The upshot of [scientific discoveries] is that the natural world–that is the universe as explained in terms of the laws discovered by the natural sciences–increasingly looks like a completely closed and self-explanatory system.

  • Evil -This argument is age old and yet carries a special significance in light of the many atrocities of the last century. Why would an all powerful and benevolent God allow famine, disease, murder, etc. to exist?
  • Religious plurality – Again, Clayton and Knapp explain:
…if other people believe other things with equal convictions and, as far as we can tell, with equally good spiritual and moral effects, what makes anyone think that her religion is preferable to theirs? Indeed, is any one of the major world religions more likely to be truer than any of the others?
  • The state of the historical evidence – What are we to make of the lack of historical evidence for biblical events like the exodus and the conquest of Palestine? And what about the inconsistencies in the gospels concerning the major events in the life of Christ?
  • The claim of resurrection – Of course, this reason is closely connected to the first. How do we make sense of the claim that Jesus came back to life three days after he died. Additionally, if God has the power to raise the dead why has he not chosen the same outcome for the countless other innocents who have died in history? Why only one 2,000 years ago?

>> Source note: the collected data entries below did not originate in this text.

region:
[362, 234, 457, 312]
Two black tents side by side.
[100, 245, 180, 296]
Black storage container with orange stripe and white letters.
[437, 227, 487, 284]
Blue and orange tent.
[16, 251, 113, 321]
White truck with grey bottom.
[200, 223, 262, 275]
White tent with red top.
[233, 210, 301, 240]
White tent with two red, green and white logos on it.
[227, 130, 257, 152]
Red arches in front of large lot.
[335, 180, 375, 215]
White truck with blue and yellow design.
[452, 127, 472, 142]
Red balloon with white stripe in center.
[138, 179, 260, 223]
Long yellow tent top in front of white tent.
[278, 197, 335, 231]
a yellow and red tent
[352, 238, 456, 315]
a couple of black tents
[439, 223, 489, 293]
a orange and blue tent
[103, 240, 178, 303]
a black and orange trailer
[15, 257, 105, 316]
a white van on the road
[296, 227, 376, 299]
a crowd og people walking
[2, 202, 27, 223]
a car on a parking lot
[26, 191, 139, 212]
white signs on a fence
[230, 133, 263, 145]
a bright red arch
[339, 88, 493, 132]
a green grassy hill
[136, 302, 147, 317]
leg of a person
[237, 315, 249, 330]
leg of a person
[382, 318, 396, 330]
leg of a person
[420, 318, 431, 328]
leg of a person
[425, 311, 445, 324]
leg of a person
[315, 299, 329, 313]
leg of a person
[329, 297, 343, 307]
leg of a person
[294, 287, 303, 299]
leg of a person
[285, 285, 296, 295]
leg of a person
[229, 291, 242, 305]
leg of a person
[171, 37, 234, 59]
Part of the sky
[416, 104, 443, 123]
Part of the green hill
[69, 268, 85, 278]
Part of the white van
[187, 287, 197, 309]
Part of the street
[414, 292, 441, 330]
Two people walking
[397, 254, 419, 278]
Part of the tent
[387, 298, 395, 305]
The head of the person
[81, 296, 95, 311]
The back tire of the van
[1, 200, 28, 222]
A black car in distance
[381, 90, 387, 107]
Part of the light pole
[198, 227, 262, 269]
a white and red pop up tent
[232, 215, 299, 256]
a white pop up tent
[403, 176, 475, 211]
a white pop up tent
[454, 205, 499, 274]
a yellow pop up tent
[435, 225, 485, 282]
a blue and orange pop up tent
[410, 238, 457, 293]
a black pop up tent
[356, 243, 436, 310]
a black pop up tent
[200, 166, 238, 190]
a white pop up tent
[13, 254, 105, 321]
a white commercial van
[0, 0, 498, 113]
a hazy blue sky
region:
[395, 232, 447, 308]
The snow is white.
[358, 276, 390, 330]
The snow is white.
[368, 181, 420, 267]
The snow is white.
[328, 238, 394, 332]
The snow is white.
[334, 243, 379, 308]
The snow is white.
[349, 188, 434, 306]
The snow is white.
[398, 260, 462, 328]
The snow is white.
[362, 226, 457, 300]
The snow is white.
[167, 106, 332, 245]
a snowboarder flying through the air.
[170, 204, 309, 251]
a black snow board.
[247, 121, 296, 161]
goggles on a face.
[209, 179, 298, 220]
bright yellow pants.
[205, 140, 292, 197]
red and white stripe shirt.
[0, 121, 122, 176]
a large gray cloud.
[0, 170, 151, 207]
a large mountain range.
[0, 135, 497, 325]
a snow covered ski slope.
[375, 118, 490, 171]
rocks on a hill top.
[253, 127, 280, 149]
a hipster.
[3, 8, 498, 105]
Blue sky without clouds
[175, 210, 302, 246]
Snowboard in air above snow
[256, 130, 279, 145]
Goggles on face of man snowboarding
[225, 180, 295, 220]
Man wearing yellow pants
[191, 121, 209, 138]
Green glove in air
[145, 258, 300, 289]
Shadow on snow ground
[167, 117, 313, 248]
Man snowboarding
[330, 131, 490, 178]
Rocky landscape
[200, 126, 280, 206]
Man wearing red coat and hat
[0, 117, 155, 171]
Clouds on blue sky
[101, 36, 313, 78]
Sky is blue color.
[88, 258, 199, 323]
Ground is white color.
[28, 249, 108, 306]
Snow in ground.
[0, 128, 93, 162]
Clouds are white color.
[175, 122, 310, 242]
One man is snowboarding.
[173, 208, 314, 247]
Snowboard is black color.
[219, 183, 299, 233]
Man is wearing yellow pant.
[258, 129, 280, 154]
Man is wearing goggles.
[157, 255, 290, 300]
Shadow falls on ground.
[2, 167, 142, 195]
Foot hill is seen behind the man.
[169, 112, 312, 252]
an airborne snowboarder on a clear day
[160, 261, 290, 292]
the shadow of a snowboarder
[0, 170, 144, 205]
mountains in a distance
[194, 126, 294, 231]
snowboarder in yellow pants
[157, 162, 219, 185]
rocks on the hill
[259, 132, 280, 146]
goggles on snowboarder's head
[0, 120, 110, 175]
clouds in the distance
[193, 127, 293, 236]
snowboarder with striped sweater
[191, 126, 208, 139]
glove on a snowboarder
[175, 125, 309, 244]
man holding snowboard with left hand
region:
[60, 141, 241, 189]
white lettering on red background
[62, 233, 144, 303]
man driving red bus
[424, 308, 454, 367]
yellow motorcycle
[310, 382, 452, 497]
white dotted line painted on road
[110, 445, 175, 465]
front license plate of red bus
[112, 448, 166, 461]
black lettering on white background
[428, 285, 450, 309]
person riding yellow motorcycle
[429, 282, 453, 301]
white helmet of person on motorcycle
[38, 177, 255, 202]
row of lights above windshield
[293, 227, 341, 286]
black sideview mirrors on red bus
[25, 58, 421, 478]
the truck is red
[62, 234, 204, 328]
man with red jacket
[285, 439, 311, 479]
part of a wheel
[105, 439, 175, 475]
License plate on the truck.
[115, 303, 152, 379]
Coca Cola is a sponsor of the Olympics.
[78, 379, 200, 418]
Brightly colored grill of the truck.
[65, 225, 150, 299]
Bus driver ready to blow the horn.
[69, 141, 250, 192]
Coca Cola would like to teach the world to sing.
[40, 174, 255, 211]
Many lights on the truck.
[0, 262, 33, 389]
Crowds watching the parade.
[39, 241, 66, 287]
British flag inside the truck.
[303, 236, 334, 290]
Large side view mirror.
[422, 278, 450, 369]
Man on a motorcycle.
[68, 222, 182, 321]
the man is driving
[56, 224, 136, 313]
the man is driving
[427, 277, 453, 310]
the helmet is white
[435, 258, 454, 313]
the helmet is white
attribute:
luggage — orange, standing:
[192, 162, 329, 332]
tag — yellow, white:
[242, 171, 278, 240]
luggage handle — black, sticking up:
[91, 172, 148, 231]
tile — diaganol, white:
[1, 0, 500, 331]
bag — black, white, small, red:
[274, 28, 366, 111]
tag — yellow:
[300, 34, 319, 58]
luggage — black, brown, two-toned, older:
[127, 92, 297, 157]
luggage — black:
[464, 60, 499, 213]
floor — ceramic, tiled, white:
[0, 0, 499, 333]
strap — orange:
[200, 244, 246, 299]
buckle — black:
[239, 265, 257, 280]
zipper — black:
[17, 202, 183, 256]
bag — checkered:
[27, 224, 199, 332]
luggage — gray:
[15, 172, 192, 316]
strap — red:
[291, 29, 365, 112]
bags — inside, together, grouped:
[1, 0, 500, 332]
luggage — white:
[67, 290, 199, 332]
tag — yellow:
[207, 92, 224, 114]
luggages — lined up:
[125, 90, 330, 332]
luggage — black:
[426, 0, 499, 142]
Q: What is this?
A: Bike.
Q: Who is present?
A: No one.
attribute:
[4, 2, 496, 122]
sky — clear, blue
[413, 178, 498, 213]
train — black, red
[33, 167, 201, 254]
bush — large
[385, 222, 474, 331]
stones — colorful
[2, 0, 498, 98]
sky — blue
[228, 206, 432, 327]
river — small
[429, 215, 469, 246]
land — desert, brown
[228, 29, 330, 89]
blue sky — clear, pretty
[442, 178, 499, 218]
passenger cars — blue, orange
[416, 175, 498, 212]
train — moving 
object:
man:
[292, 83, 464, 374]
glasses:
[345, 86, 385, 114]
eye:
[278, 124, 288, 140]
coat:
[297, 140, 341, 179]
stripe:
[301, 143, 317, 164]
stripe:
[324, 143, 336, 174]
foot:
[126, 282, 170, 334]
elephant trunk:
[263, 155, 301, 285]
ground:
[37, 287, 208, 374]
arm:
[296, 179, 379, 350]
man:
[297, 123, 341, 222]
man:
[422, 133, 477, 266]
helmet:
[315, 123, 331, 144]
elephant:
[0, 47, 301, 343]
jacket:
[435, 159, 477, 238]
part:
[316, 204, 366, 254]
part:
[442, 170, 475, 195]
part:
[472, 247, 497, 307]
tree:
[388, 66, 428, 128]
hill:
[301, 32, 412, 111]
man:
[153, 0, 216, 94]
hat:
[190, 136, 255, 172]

I commend Clayton and Knapp for staring these reasons directly in the face. This book cannot be accused of skirting the difficult issues. In the face of such issues the authors tackle another important question: Why not be agnostic? In the words of Clayton and Knapp:

We will argue that it makes sense even for non-Christians to regard belief in at least some Christian claims–those that Christianity shares with other theistic religions–as rationally preferable to their rejection; that it is intellectually better, consequently, to affirm those claims than to deny them; better also than to refuse to affirm them. And we will also argue that it makes sense for those who find themselves engaging ultimate reality in and through their participation in the Christian tradition to have a similar attitude toward certain claims that are particular to that tradition and are not shared by others. Here again, we think it is better for those so situated to affirm the claims than to deny them. Better–but not beyond all shadow of doubt. Because we judge the reasons to affirm Christian claims, even for those who find themseles “inside” the tradition, to be only somewhat stronger than the reasons not to affirm them, we regard our position as a kind of Christian minimalism.

The authors’ Christian minimalism separates them from Christian agnostics in that they assert that progress in assessing Christian claims can be made and indeed should be pursued.
What follows in the rest of this work is Clayton and Knapp’s attempt to make a minimalist affirmation of Christianity over against the compelling reasons for doubt as well as the option of agnosticism.